Un marché important pour les salles blanches se trouve juste de l’autre côté de la frontière, aux Pays-Bas, dans la région autour d’Eindhoven. On y trouve de grandes entreprises de semi-conducteurs comme ASML et NXP, qui ont besoin de salles blanches et s’attendent aussi à ce que leurs fournisseurs en soient équipés. De cet écosystème est née l’entreprise néerlandaise ProCleanroom. Elle aussi voit le marché croître. Le modèle de ProCleanroom, avec un chiffre d’affaires de 8 millions d’euros, est axé sur le sur-mesure. “D’autres entreprises poussent souvent un seul concept, explique Mike Ferguson, directeur des opérations de ProCleanroom. Nous examinons les préférences de nos clients et concevons une solution sur-mesure.”
Expansion
Les trois entreprises observent une consolidation du marché. Group Jansen a racheté en 2023 l’aménageur de laboratoires Vinitex. “Nous voulons encore nous étendre sur ce marché en croissance, indique Nadia Jansen. Nous essayons également d’élargir le marché de nos produits.” Pour ce faire, Group Jansen lorgne depuis un moment vers le Moyen-Orient, où la demande en salles blanches est forte, et elle a récemment annoncé qu’elle allait collaborer dans cette région avec l’entreprise familiale turque Altinbölme.
ABN aussi s’agrandit. L’an dernier, elle a racheté son sous-traitant Poels et procède également à une internationalisation. “Nous visons maintenant l’Europe, déclare Rosaline Wijnen d’ABN. Mais nous devons encore étudier beaucoup de choses.
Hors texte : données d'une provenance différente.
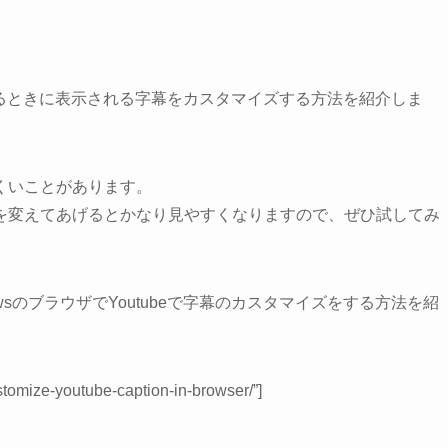
動画を見るときに表示される字幕をカスタマイズする方法を紹介しま
くいことがあります。
を変えてあげるとかなり見やすくなりますので、ぜひ試してみ
ndowsのブラウザでYoutubeで字幕のカスタマイズをする方法を紹
stomize-youtube-caption-in-browser/”]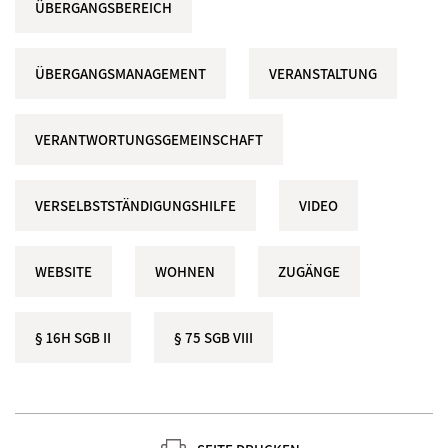
ÜBERGANGSBEREICH
ÜBERGANGSMANAGEMENT
VERANSTALTUNG
VERANTWORTUNGSGEMEINSCHAFT
VERSELBSTSTÄNDIGUNGSHILFE
VIDEO
WEBSITE
WOHNEN
ZUGÄNGE
§ 16H SGB II
§ 75 SGB VIII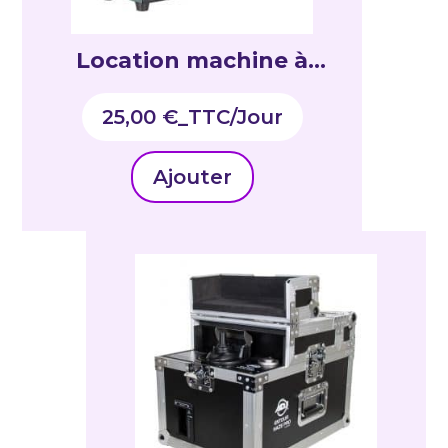
Location machine à
brouillard entour faze
25,00
€
_TTC
JR
Ajouter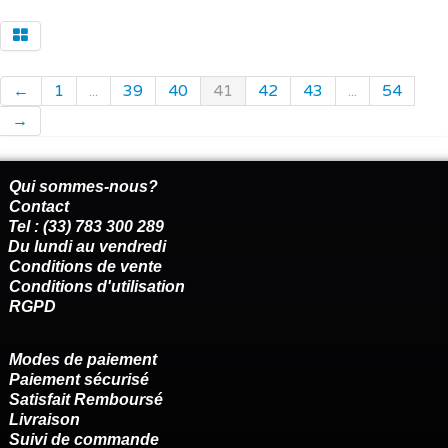
←
1
...
39
40
41
42
43
...
54
→
Qui sommes-nous?
Contact
Tel : (33) 783 300 289
Du lundi au vendredi
Conditions de vente
Conditions d'utilisation
RGPD
Modes de paiement
Paiement sécurisé
Satisfait Remboursé
Livraison
Suivi de commande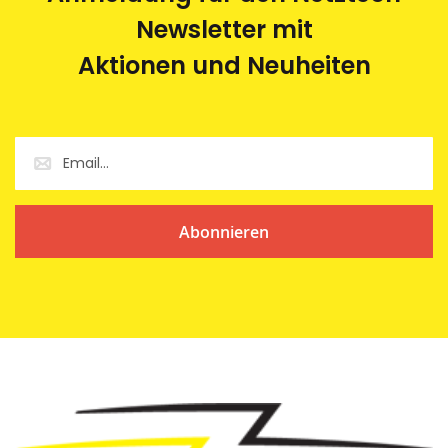
Newsletter mit
Aktionen und Neuheiten
Abonnieren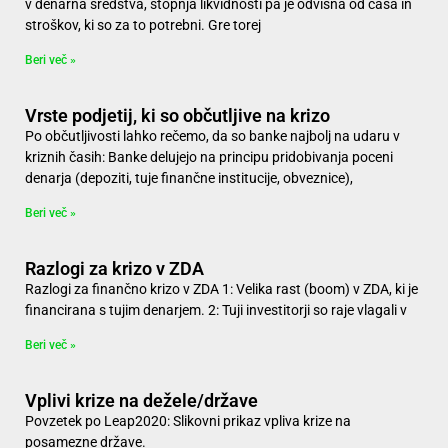
v denarna sredstva, stopnja likvidnosti pa je odvisna od časa in
stroškov, ki so za to potrebni. Gre torej
Beri več »
Vrste podjetij, ki so občutljive na krizo
Po občutljivosti lahko rečemo, da so banke najbolj na udaru v
kriznih časih: Banke delujejo na principu pridobivanja poceni
denarja (depoziti, tuje finančne institucije, obveznice),
Beri več »
Razlogi za krizo v ZDA
Razlogi za finančno krizo v ZDA 1: Velika rast (boom) v ZDA, ki je
financirana s tujim denarjem. 2: Tuji investitorji so raje vlagali v
Beri več »
Vplivi krize na dežele/države
Povzetek po Leap2020: Slikovni prikaz vpliva krize na
posamezne države.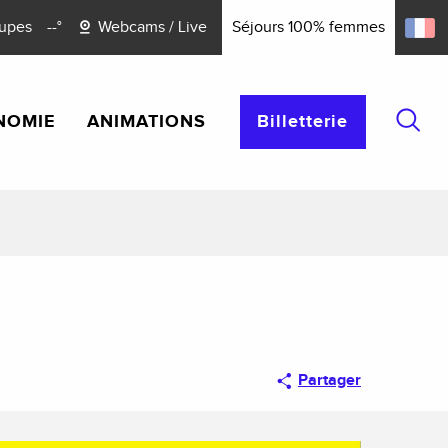
upes
--°
Webcams / Live
Séjours 100% femmes
NOMIE
ANIMATIONS
Billetterie
Reche
Partager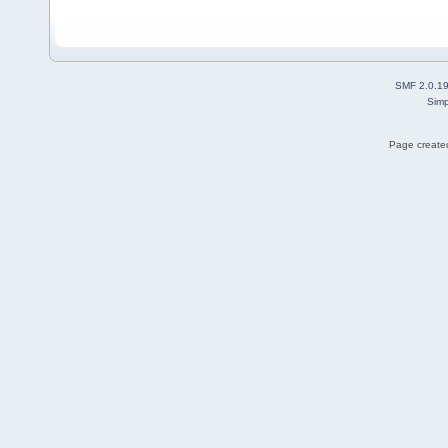
SMF 2.0.1
Simp
Page created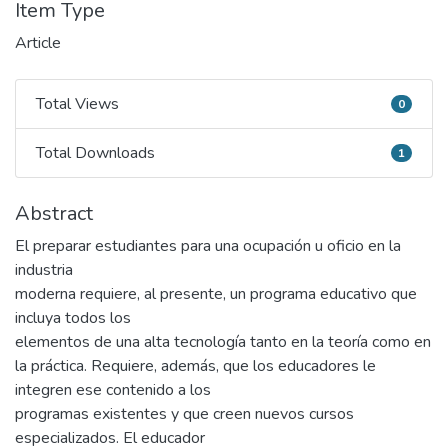
Item Type
Article
Total Views
0
Total Views
Total Downloads
1
Total Downloads
Abstract
El preparar estudiantes para una ocupación u oficio en la
industria
moderna requiere, al presente, un programa educativo que
incluya todos los
elementos de una alta tecnología tanto en la teoría como en
la práctica. Requiere, además, que los educadores le
integren ese contenido a los
programas existentes y que creen nuevos cursos
especializados. El educador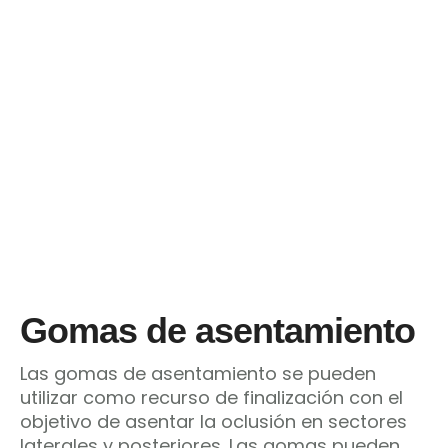
Gomas de asentamiento
Las gomas de asentamiento se pueden
utilizar como recurso de finalización con el
objetivo de asentar la oclusión en sectores
laterales y posteriores. Las gomas pueden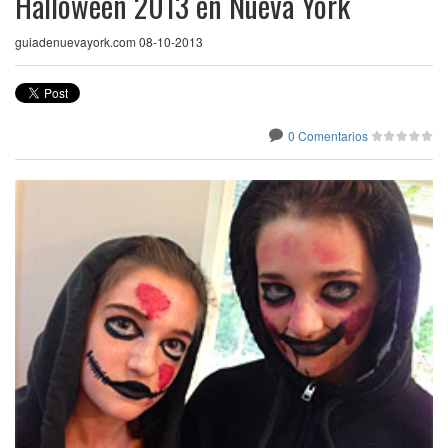
Halloween 2013 en Nueva York
guiadenuevayork.com 08-10-2013
0 Comentarios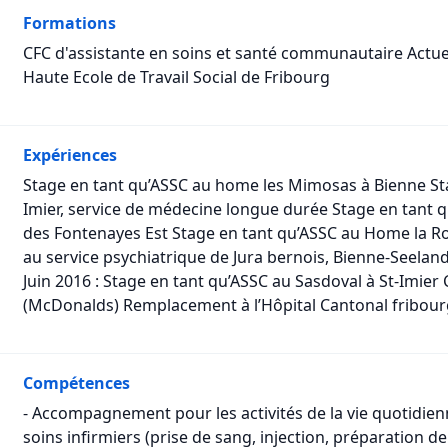
Formations
CFC d'assistante en soins et santé communautaire Actue
Haute Ecole de Travail Social de Fribourg
Expériences
Stage en tant qu’ASSC au home les Mimosas à Bienne Stag
Imier, service de médecine longue durée Stage en tant qu’
des Fontenayes Est Stage en tant qu’ASSC au Home la Ro
au service psychiatrique de Jura bernois, Bienne-Seeland 
Juin 2016 : Stage en tant qu’ASSC au Sasdoval à St-Imier 
(McDonalds) Remplacement à l’Hôpital Cantonal fribour
Compétences
- Accompagnement pour les activités de la vie quotidienne
soins infirmiers (prise de sang, injection, préparation 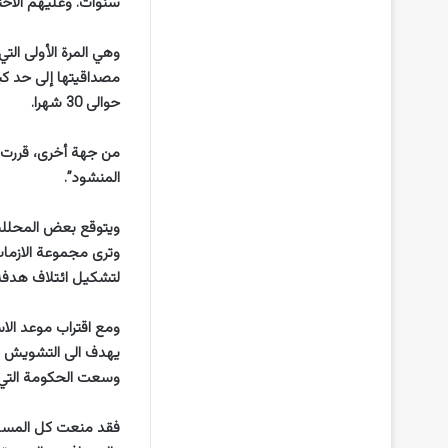
سنوات. وعليهم الاختيار من بين2288 قائمة – أكثر من نصفها “م
وهي المرة الأولى ال
مصداقيتها إلى حد كبي
حوالى 30 شهرا.
من جهة أخرى، قررت ا
المنشود”.
ويتوقع بعض المحللي
وترى مجموعة الازمات
لتشكيل ائتلاف هدفه ا
ومع اقتراب موعد ال
يهدف الى التشويش عل
وسعت الحكومة التي ي
فقد منعت كل المسير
Dans chaque nouveau pays, les règles sont un peu différentes et nous devons coopérer avec de nouveaux partenaires.”
Trois nouvelles salles blanches en préparation en Belgique
• Imec construit à Louvain une salle blanche de 4.000 m², qui fait partie de la ligne pilote nano-IC. Dans ce projet, Imec recherche des méthodes de production pour de nouvelles générations de puces. Le centre de recherche a reçu pour cela 2,5 milliards d’euros, notamment de la Commission européenne.
• Aerospacelab construit à Charleroi une grande usine, où elle souhaite produire des satellites en série. Cette usine devrait également accueillir 4.000 m² de salles blanches, cruciales pour l’assemblage des satellites.
• Les hôpitaux anversois GZA et ZNA construisent à Kontich une nouvelle pharmacie hospitalière centrale, dans laquelle une salle blanche sera installée. Environ 100.000 préparations devraient y être réalisées chaque année.